If these documents tell the truth, it means Abe has been lying to the public for months.

These allegations were repeatedly brought up in Budget Committee sessions at both houses and during Abe’s one-on-one debates with opposition leaders on the Diet floor. But the truth of these scandals is far from clear.

Abe and other officials made insincere attempts to duck and sidestep answers to questions about these allegations, causing much of the precious time for policy debate at the Diet to be wasted.

CHECKS-AND-BALANCES SYSTEM NEEDS TO BE REBUILT

During its investigation into the Moritomo scandal, the Diet was treated by the Finance Ministry to false answers to related questions and falsified official documents. The legislature should have responded to the treatment as one body by taking nonpartisan actions to hold the ministry accountable for its misconduct.
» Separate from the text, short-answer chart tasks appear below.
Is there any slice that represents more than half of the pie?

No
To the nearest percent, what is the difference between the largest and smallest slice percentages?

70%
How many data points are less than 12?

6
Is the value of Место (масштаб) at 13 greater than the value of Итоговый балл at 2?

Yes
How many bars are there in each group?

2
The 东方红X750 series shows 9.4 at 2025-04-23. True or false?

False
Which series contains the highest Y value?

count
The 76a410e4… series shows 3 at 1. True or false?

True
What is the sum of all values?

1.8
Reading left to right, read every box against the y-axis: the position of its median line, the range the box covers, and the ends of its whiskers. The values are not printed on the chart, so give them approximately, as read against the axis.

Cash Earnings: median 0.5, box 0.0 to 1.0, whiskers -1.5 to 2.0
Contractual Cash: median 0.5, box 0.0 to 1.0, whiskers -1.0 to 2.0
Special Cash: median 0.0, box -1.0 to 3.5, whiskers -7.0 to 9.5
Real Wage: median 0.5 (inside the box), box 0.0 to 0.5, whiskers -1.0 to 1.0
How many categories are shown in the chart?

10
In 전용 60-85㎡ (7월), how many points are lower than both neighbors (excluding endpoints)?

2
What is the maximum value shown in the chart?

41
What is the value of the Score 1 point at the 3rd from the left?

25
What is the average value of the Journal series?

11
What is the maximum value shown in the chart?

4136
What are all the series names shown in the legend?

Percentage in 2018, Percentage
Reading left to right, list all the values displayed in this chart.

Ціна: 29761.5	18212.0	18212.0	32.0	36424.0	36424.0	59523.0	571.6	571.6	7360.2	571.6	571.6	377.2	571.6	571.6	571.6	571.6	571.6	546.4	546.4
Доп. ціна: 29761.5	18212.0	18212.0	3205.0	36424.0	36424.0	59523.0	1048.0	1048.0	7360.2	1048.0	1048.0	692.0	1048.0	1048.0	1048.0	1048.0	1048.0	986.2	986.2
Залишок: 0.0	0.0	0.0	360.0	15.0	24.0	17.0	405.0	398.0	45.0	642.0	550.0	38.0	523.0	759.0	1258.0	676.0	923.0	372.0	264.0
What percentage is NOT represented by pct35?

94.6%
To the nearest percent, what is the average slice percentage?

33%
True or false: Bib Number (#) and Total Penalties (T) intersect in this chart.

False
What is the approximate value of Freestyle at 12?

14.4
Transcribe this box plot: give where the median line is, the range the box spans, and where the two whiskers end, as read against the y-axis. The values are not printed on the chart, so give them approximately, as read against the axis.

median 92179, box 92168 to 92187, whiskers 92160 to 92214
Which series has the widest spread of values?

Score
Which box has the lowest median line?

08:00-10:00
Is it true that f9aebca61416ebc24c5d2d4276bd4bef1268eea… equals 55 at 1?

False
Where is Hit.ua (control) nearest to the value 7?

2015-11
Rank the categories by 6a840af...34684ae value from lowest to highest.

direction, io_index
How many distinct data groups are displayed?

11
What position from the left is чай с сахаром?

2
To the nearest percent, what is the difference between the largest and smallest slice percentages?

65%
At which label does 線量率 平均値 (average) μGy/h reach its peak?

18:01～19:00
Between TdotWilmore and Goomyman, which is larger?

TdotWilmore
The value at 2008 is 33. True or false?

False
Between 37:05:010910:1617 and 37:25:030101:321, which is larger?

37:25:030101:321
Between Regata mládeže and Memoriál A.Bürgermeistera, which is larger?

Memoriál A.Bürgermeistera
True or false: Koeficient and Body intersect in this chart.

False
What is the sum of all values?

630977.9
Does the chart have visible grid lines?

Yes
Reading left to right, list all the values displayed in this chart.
But it is hard to argue that the ruling parties have fulfilled their responsibilities as members of the legislature.

There is a term to describe the situation where the government, especially the prime minister’s office, wields greater political power than the ruling parties--“seiko totei” (the government is high, and the party low). The current state of political affairs in Japan represents the seiko totei situation taken to the extreme, with the entire Diet--not just the ruling camp--acting as if it were a subcontractor for the Cabinet.

With Abe maintaining political dominance, the basic constitutional principle of separation of power among the three branches of government based on a system of checks and balances is at risk.

A series of political reforms during the 1990s, which introduced the current electoral system for the Lower House featuring a combination of single-seat constituencies and proportional representation, and the reorganization of the central bureaucracy under the administration of Prime Minister Ryutaro Hashimoto, have sharply enhanced the power of the prime minister. This has been one factor supporting Abe’s huge political power.

During the period, there have not been correspondingly radical changes in the legislative system.

On the other hand, it has become clear that a split Diet with the Upper House under opposition control quickly creates legislative gridlock that seriously hinders the government’s policy execution.

Now it is clearly necessary to enhance the Diet’s power as the watchdog of the government and set new rules to secure a healthy checks-and-balances relationship between the administrative and legislative branches.

In the final stage of the ordinary Diet session, a rapid succession of proposals were made to reform the legislature, which reflected a sense of crisis about the current situation.

A nonpartisan group of lawmakers to reform the Lower House “before the end of the Heisei Era,” or the current emperor’s abdication, put together a set of proposals including regular debates between party heads.

The Constitutional Democratic Party of Japan has been alarmed by the fact that most of the bills submitted by opposition parties, including one to phase out nuclear power generation, were not even considered. The main opposition party has proposed a package of measures to revitalize Diet deliberations, including the establishment of regular sessions dedicated to discussing bills submitted by lawmakers.

The Diet should act swiftly to implement the proposals on which the parties can agree. But at the same time, the ruling and opposition parties should start serious debate on possible measures to rebuild the checks and balances between the administrative and legislative branches.

LDP LEADERSHIP ELECTION WILL BE MAJOR TEST

As the Diet session has ended, the corridors of power in Tokyo will soon be bustling with all kinds of political activity related to the LDP leadership election in September.

Abe, who is seeking re-election to a third term, intends to focus on responses to recent disasters, including the epic flooding in western Japan, for the time being and then announce his candidacy in late August.

While how card-carrying local party members and registered party supporters will vote remains unclear, most LDP lawmakers believe Abe has already established himself as the clear front-runner in the race by winning support from many major factions and a majority of the LDP Diet members.

Surprisingly, there is already a lot of talk among LDP lawmakers about key party and governments posts with the assumption that Abe will be re-elected to a third term.

This seems to indicate that most LDP legislators are preoccupied with currying favor with Abe and other members of the administration’s leadership team. This atmosphere may have nurtured the development of the so-called “sontaku” political game of acting to accommodate the assumed wishes and intentions of one’s boss, a problem that came to the fore in the Moritomo and Kake scandals.

Internal affairs minister Seiko Noda sought to run in the previous LDP presidential poll three years ago but gave up the bid as she failed to secure the required formal support of her candidacy from 20 Diet members. Abe’s unopposed re-election helped further strengthen his firm grip on power.

The new LDP chief’s tenure will run until 2021. The event calendar for the period will include the scheduled imperial succession and the Tokyo Olympics.

The nation is facing a raft of challenges both on the domestic and diplomatic fronts. Lively and constructive political debate will be essential for tackling these challenges, especially during Diet deliberations.

The LDP’s leadership election will be the acid test for the future of Japanese politics, which hinges on whether it will regain the pluralism required for policymaking driven by diversity in values.